Die Handlung, wirr genug und schrecklich mit teils unnötigen Figuren überfrachtet, sieht also vor, daß ein natürlich grundböser Weltkonzern namens Biosyn Genetics nicht nur per Gen-Manipulationen die Weizen-Ernte zerstört (was uns angesichts der gegenwärtigen Weltsituation eine Gänsehaut anderer Art beschert), sondern auch ein junges Mädchen sucht und entführt: Denn diese Maisie Lockwood ist einst geklont worden (!) und bietet folglich kostbares Forschungsmaterial. Mit der 15jährigen Isabella Sermon stößt da ein schönes, ernsthaftes, junges Gesicht mit seelenvollen Augen in den Mittelpunkt des Geschehens vor. Als Adoptivtochter der einstigen Dino-Hüter Claire und Owen, setzt das die beiden Hauptdarsteller der zweiten Trilogie in Gang: Dabei glaubt man der schönen rothaarigen Bryce Dallas Howard ihr Engagement, während Chris Pratt nur sein statuarisches gutes Aussehen und seinen Namen (ist er nicht ein Schwarzenegger-Schwiegersohn?) einbringt.

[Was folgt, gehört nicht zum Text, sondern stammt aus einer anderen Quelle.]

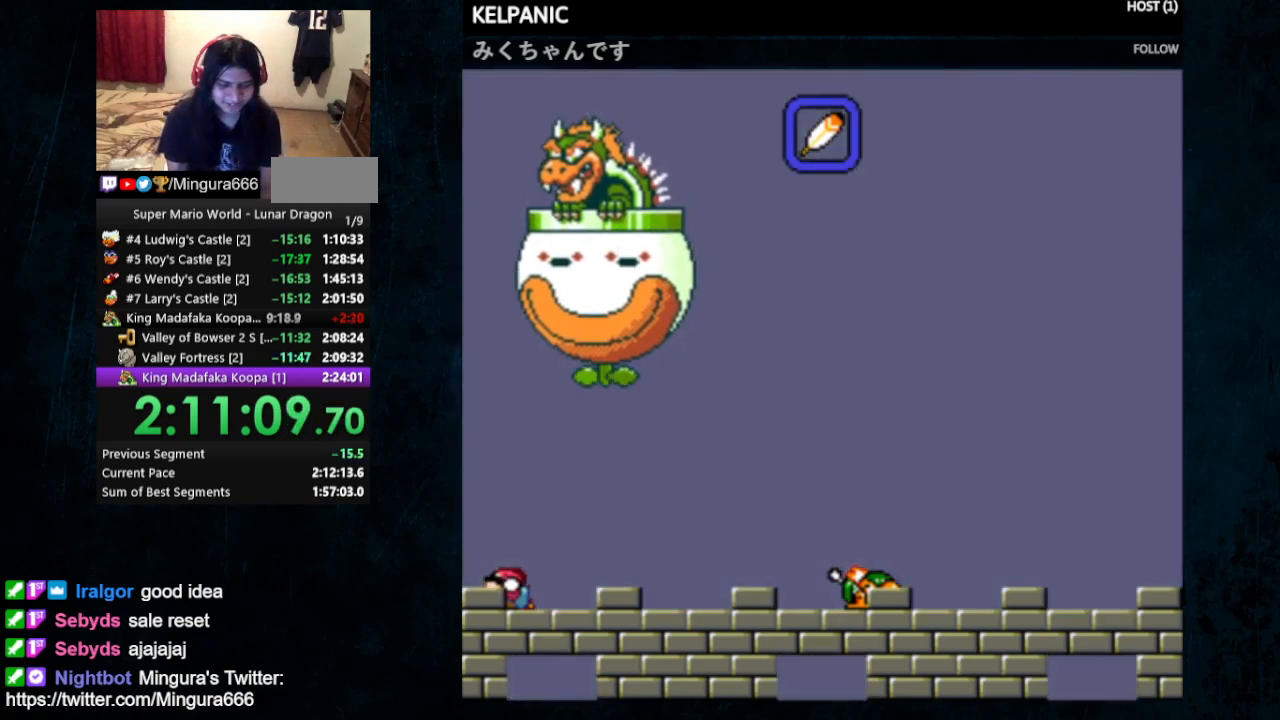
{"buttons": ["Y"], "events": []}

Auf Forschungsebene gibt es die erwähnten alten Bekannten, wobei Laura Dern mit wilder blonder Miene so tut, als sei die Zeit stehen geblieben, während Sam Neill mit weißem Haar und Bart zugibt, daß 30 Jahre eine lange Zeit sind. Und immer hatte Jeff Goldblum die beste Rolle, und das ist schließlich zeitlos.

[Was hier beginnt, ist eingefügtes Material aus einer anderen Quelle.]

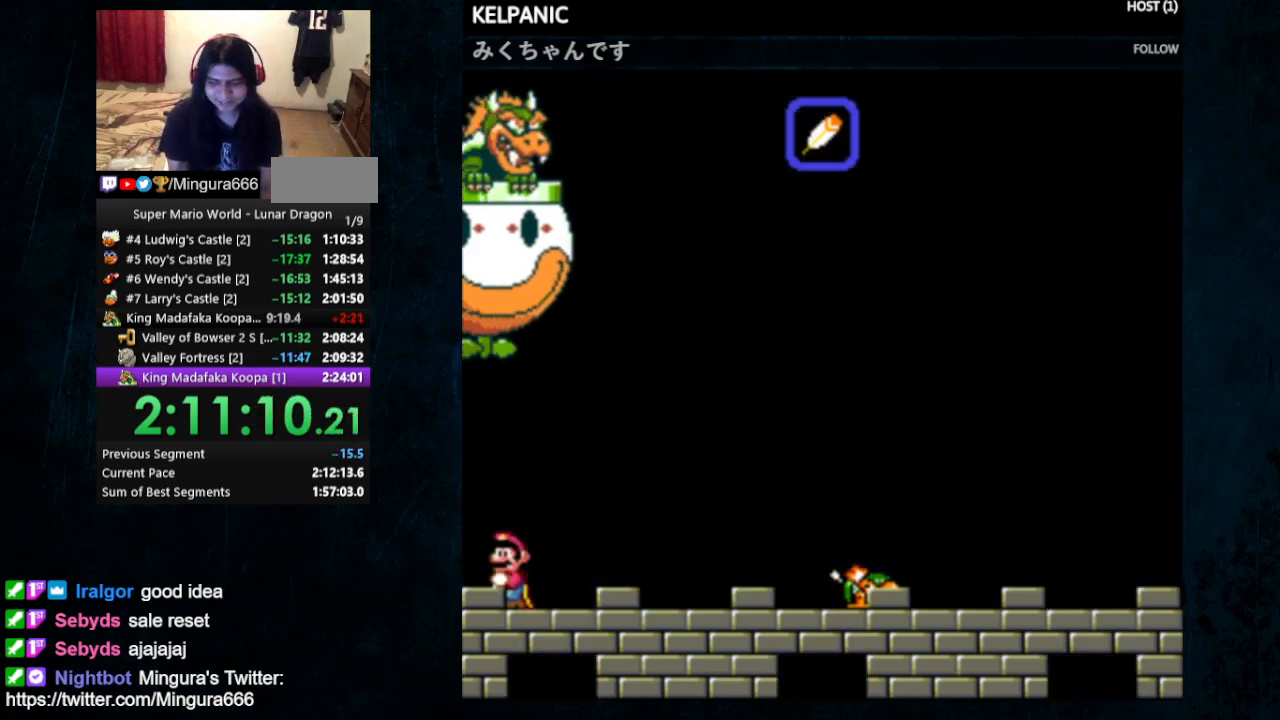
{"buttons": ["Y"], "events": []}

Auch wenn die Handlung im Bond-Stil von einem Ort zum anderen jagt (allerdings letztlich doch eher bescheiden zwischen den USA, Malta und den Dolomiten), hat sie wenig Substanz, obwohl Regisseur Colin Trevorrow ein Händchen für Action beweist – gute alte Hetzjagden, der Mensch im Auto oder auf dem Motorrad, und die flott galoppierenden, fast fliegenden Dinos hinter ihnen her, das hat schon was. Es gibt unter ihnen auch viele verschiedene Spezies (damit sich die kleinen Kinder freuen), aber es wurde allgemein festgestellt, daß die Dinosaurier eigentlich eine zu geringe Rolle in dem verwirrenden Spektakel zugeteilt bekommen haben.
 
Nach viel Pathos und zu rauschender Musik gibt es schließlich ein harmonisches Ende – freundliche Dinos von guten Menschen für die freie Wildbahn gerettet. Und somit könnte man es mit diesem Teil der Triologie langsam gut sein lassen mit den Viecherln. Aber, wie man weiß – gewisse Monster, ob Godzilla, King Kong oder eben die Spielberg-Dinos , sind – es steht zu befürchten – Leinwand-unsterblich.
Übrigens: die Kritik, national und international, kann sich nicht entscheiden, ob es ein würdiges oder ein enttäuschendes Finale der zweiten Trilogie war. Für besondere Dino-Begeisterung ist jedenfalls kein Anlaß.